Casting the Real McCoy
|Silver Bullet Pages|
I spent the better part of a day machining a dozen or so sprue-plate insulators for the new mold, then arranged to meet Dr. Jaansalu in the labs. We gave the sprue-plate insulators the benefit of another hour or so at 450°C just to make sure they were really dry then began trying to cast some useable silver bullets.
Naturally, things didn't go as smoothly as we had hoped. It turns out that the sprue-holes I had machined were ever-so-slightly too small, and the plates may have been a little thick. The casts looked good, but there were obvious voids in several of the bullets, particularly near the base. The results weren't terrible, but they weren't as consistent as I would have liked. In the end, only about half of the bullets were useable, and even those weren't as dimensionally-consistent as I had hoped.
We also found that, with smaller bullets, a disconcertingly high percentage of the silver ended up as casting waste and flashings. I ran out of silver long before I ran out of insulators. Given the inconsistency of our current casting method, building a box of bullets is likely to be a slow and expensive. I'm hoping that changing the insulator design a little, and possibly using a hot-plate to keep the mold warm will yield more predictable results. On the other hand, ignoring the failures and difficulties, I can finally hold in my hand a few very real silver bullets, and they look good. The following photo shows the mold with a mix of silver and lead bullets; can you see the difference? Notice the two silver bullets still in the mold.
Cold Hard Numbers
The most pressing question is how these bullets measure up. I picked a half-dozen of the best-looking bullets, grabbed my micrometer, and took some measurements. I don't yet have the weights, but I'll try to get those in the near future. As expected, the first thing that jumps out is that the silver bullets are far more variable than the lead bullets cast from the same mold. However, the very best castings are perfectly sized, and presumably deadly.
|Diameter (in)||Length (in)||Weight(g)|
Final Thoughts on Casting
OK, since writing the above, I've gone back and cast a number of additional bullets. I've made some minor tweaks to the sprue plate design (and you can find complete details on building them later in this article). I have discovered a couple of "tricks" that make a huge difference.
First, silver has a diconcerting propensity to pick up dissolved oxygen. When you pour it, the oxygen is realeased with a sizzle at the instant the silver freezes, creating little voids and possibly throwing molten silver out of the mold. When melting the silver, add a few lengths of graphite rod to the furnace, and put at least one in the crucible with the silver. The graphite burns readily, and consumes the free oxygen in the furnace before it can dissolve into the silver.
Second, the release agent makes a world of difference in the appearance of the final bullet. I've gone back and forth between carbon (soot) and Boron Nitride. With no relase agent (bare mold) the silver doesn't stick to the mold as feared, but it fails to conform to the mold cavity perfectly.
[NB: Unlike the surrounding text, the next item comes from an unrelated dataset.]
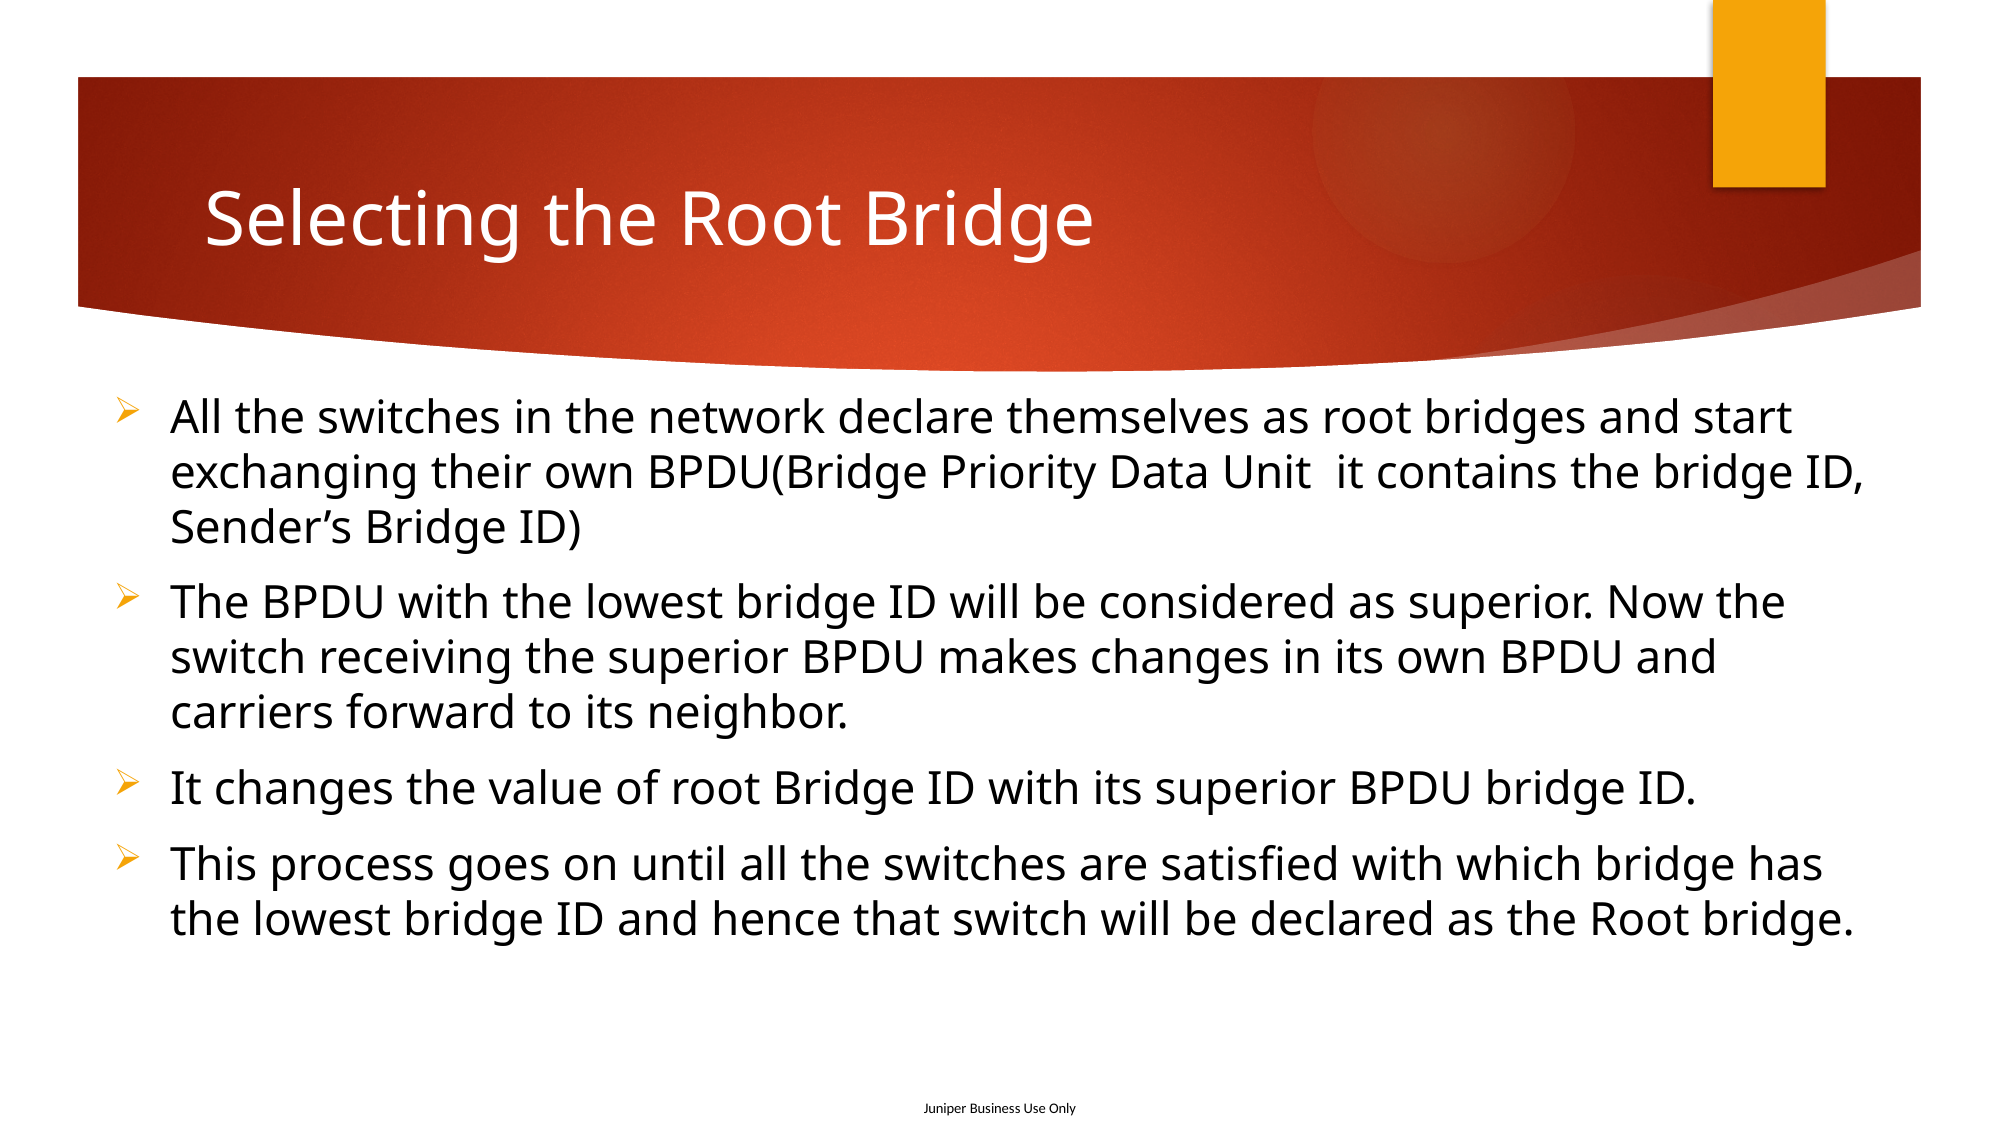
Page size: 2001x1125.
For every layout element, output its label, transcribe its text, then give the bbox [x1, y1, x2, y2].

Similar to the surface tension in water, the silver shows high cohesion and tends to pull back from contact with the mold, resulting in a badly wrinkled bullet (and a high probability of voids and other problems).
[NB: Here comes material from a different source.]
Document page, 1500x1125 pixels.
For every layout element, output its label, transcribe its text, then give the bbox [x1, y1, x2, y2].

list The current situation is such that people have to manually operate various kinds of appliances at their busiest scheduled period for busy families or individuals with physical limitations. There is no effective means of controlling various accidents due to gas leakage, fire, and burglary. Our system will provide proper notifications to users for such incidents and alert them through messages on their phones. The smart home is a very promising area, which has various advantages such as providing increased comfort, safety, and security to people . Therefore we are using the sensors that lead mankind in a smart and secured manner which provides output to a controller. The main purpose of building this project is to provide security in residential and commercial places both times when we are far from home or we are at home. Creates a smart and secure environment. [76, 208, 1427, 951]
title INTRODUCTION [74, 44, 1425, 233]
Boron Nitride acts as a wetting agent - reducing the surface tension and giving a very smooth, beautiful finish to the cast bullet. For jewelry, this would be the clear winner. However, the the driving bands tend to be incompletely filled, the edges slightly rounded rather than showing crisp, sharp angles. I'm not sure whether this is due to the Boron Nitride actually filling the mold, or some chemical property.
Carbon (applied by holding the mold over a sooty flame) is probably the best release agent for functional bullets. The resultant bullets show very crisp, clean casting on the driving bands, and considerably less wrinkling than with an uncoated mold. They're not quite as pretty looking as those cast using Boron Nitride, but I don't necessarily need pretty. The problem with the carbon coating is that it needs to be re-applied frequently, and it's easier to get the carbon to stick to a cold mold than a hot one. I tend to get a few really nice casts, then run into problems as the mold heats up.
Despite my best efforts, casting remains less than perfectly predictable. I end up with about 75% of my bullets being useable, and maybe half looking good. This is a slow and expensive way to produce bullets.